EXCERPT PROVIDED START

Content spanning two or more pages (multi page spread pdf) #433

Lauler · 2021-05-23T09:37:49Z

Lauler
May 23, 2021

In certain publications, it is common to organize content in "spreads" as opposed to in pages.

For example, in pdfs generated by newspapers, the front page is usually a single page, but then

pages 2-3 are "spread nr 1"
pages 4-5 are "spread nr 2"
etc...

In practice this means that images and sometimes even text boxes can extend from one pdf page to the next.

I have attempted to extract image coordinates from a couple of newspaper pdfs in order to efficiently generate training data for an object detection model to perform segmentation and detect images in older historical newspapers. However, I've found that image coordinates that are extracted sometimes either

exceed the maximum coordinate bounds of the pdf page.

EXCERPT PROVIDED END
PROVIDED DATA START

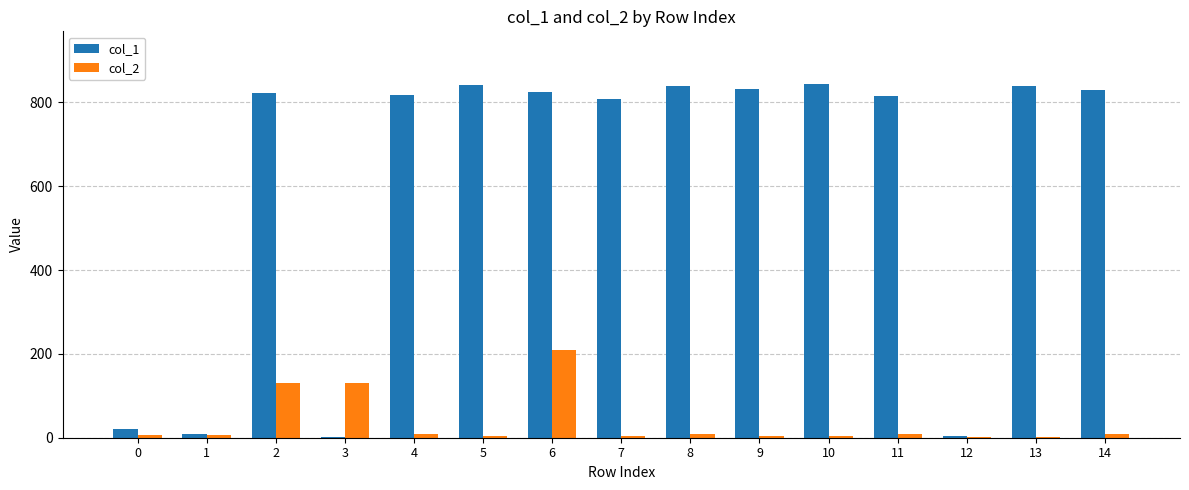

Which series has the largest total across all categories?

col_1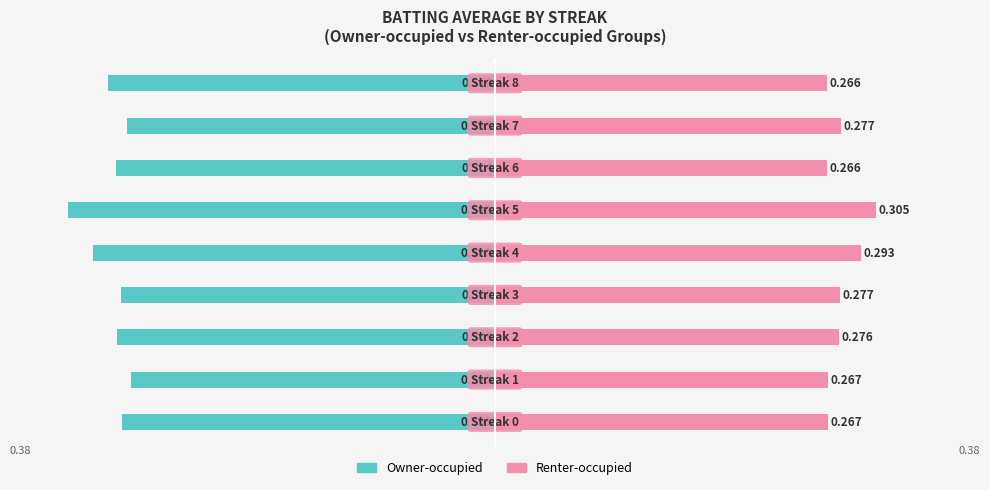

The value of Owner-occupied at 0 is -0.3. True or false?

True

PROVIDED DATA END

▶ [QUESTIONS TO ANSWER]:
1. In the thread about multi-page PDF spreads, which pages of a newspaper PDF make up "spread nr 1"?
2. Continue the thread about multi-page PDF spreads from the point where it stops.

▶ [ANSWERS TO EACH TASK]:
1. Pages 2-3.

2.
appear as negative coordinates

After some investigation I concluded that this was because the images extend over two pages. Whenever an image extends from page2 over to page3 for example, the rightward x-coodinate that is extracted will be "out of bounds" and exceed the max x dimension of page2. Likewise, when I extract coordinates for same image in page3, the leftmost x coodinate will have negative coordinates.

I was wondering whether pdfplumber or pdfminer has any functionality to treat certain pages as spreads as opposed to only using "pages" as the unit of analysis?

In my use case, I will probably concatenate together images of page spreads after the fact and write code to "correct" the coordinates to extend over the spread. But it would be nice to know if pdfplumber or pdfminer has any built-in functionality to handle non-standard layouts that extend over multiple pdf pages.

Answered by jsvine

May 26, 2021

Hi @Lauler, and sounds like an interesting conundrum. Can you share any example PDFs and code that demonstrate the situation?

View full answer

jsvine · 2021-05-26T03:09:22Z

jsvine
May 26, 2021
Maintainer

Hi @Lauler, and sounds like an interesting conundrum. Can you share any example PDFs and code that demonstrate the situation?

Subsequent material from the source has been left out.